No filme “Ponto de Mutação”, baseado no livro de Fritjot
Capra, são comparadas diversas visões de mundo. Partindo de uma conversa entre
um político, uma ex-física e um poeta, discutem-se temas tais como religiosidade,
política, superpopulação, teorias físicas, filosofia, sistemas sociais e ambientalismo,
assim como o sentido da própria existência.
Sonia, a ex-física, vê a falta de perspectiva no mundo e questiona
Descartes (apesar de reconhecer sua importância na época em que viveu) por ter
lançado a ideia de que a natureza – e inclusive o corpo humano - poderia ser
vista como uma máquina, concepção que se estendeu para diversos aspectos da
vida e do mundo tomados como possíveis de explicação na esfera da racionalidade
humana. Por isso, critica a política e a maneira como ela é hoje: considera
como necessário apenas o que implicará em resultados concretos e favoráveis aos
interesses que dominam o sistema, ultrapassando a ética (e cita ainda o Brasil,
lugar onde a floresta amazônica é desmatada como não deveria para dar espaço ao
agronegócio e pagar a dívida nacional).
Essa visão
mecanicista foi ainda mais exaltada com Francis Bacon e sua proposta de ciência
pragmatista, defendendo a escravização e tortura da natureza para que ela
pudesse melhor nos servir. Isso
estabeleceu uma errônea visão de que conhecimento é poder, quando na verdade
ele pode não ser tão benéfico quanto deveria. Do mesmo jeito, as discussões
durante o filme nos faz perceber que a busca obsessiva pelo crescimento acabou nos
trazendo prejuízos imensuráveis, como a crise ambiental e a desigualdade social,
num mundo em que todos os infortúnios recaem sobre os menos favorecidos.

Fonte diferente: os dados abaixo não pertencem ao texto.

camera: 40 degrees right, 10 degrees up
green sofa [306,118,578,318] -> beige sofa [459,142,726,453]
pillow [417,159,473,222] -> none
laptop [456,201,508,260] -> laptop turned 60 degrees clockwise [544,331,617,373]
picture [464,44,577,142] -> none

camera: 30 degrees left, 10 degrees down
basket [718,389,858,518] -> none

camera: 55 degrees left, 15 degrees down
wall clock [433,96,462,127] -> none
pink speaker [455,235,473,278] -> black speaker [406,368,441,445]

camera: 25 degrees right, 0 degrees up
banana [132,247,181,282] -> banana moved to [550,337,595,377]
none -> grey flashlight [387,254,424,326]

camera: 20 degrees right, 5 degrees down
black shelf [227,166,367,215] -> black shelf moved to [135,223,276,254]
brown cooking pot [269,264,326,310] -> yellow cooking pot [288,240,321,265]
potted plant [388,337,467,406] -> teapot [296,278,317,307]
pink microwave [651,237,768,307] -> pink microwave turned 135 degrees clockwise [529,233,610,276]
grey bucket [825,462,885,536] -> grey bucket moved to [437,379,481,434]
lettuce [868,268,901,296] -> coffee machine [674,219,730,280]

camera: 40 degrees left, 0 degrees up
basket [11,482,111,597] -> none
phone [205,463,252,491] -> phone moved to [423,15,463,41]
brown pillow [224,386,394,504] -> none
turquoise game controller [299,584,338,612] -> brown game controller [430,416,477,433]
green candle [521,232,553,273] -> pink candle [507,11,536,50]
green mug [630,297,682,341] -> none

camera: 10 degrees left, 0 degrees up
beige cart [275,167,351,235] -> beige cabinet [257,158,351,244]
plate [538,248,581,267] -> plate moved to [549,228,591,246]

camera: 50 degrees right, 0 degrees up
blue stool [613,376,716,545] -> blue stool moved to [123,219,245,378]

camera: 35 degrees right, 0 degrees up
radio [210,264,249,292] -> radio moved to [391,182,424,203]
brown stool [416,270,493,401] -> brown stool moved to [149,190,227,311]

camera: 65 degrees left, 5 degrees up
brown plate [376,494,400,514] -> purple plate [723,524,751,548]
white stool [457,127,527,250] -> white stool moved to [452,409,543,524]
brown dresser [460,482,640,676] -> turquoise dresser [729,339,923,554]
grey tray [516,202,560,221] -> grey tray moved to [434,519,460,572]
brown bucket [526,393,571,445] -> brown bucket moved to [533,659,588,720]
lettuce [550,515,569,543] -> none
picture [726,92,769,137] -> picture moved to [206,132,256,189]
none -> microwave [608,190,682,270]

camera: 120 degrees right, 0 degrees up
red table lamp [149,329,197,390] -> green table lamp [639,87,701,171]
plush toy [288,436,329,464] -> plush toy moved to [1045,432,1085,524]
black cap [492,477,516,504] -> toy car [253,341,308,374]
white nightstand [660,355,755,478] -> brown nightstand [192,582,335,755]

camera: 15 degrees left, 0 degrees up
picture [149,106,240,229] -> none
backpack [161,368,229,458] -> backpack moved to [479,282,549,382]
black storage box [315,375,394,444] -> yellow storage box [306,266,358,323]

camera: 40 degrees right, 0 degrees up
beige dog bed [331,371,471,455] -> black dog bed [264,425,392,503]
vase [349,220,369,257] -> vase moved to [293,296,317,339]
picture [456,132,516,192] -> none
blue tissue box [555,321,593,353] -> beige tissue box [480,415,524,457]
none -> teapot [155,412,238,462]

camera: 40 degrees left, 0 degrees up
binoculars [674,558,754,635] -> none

Ao cartesianismo e à ideia de que tudo pode ser comparado a
uma máquina opõe-se a teoria dos sistemas, explicada por Sonia e vista como uma
“nova ciência”, que vê as coisas em seu coletivo, integrante de um todo tomado
por relações de interdependência. Ela ainda enfatiza que é preciso pensar
ecologicamente para que a crise de percepção, que segundo ela assola o mundo,
melhore e para que possamos ofertar um
mundo melhor às futuras gerações.
Tudo isso se
interrelaciona e forma uma profunda rede que constitui o nosso contexto,
apresentando uma complexidade que, em
sua totalidade e com todos os seus detalhes, vai além da compreensão humana. O discurso do poeta que conclui as discussões
do filme é, talvez, o que mais nos causa reflexão. “Me sinto tão reduzido sendo
chamado de sistema quanto me sinto sendo chamado de relógio.” Ou seja, nós não podemos
e nem deveríamos ser tentativa de definição. Por que, durante tanto tempo, o
homem tentou definir a sua natureza, explicar os fenômenos mundiais em seus
mais insignificantes aspectos, colocar seu conhecimento científico acima de
todos os outros, desafiar a vida como se ela fosse tão simples a ponto de poder
ser explicada segundo nós, seres pensantes, com todas as nossas limitações e
com toda a nossa efemeridade? A vida não é condensável e nem fechada à uma única visão de mundo, muito pelo contrário: ela vai além do que se fala sobre
ela, inclusive além de nós mesmos e de nossas ideias.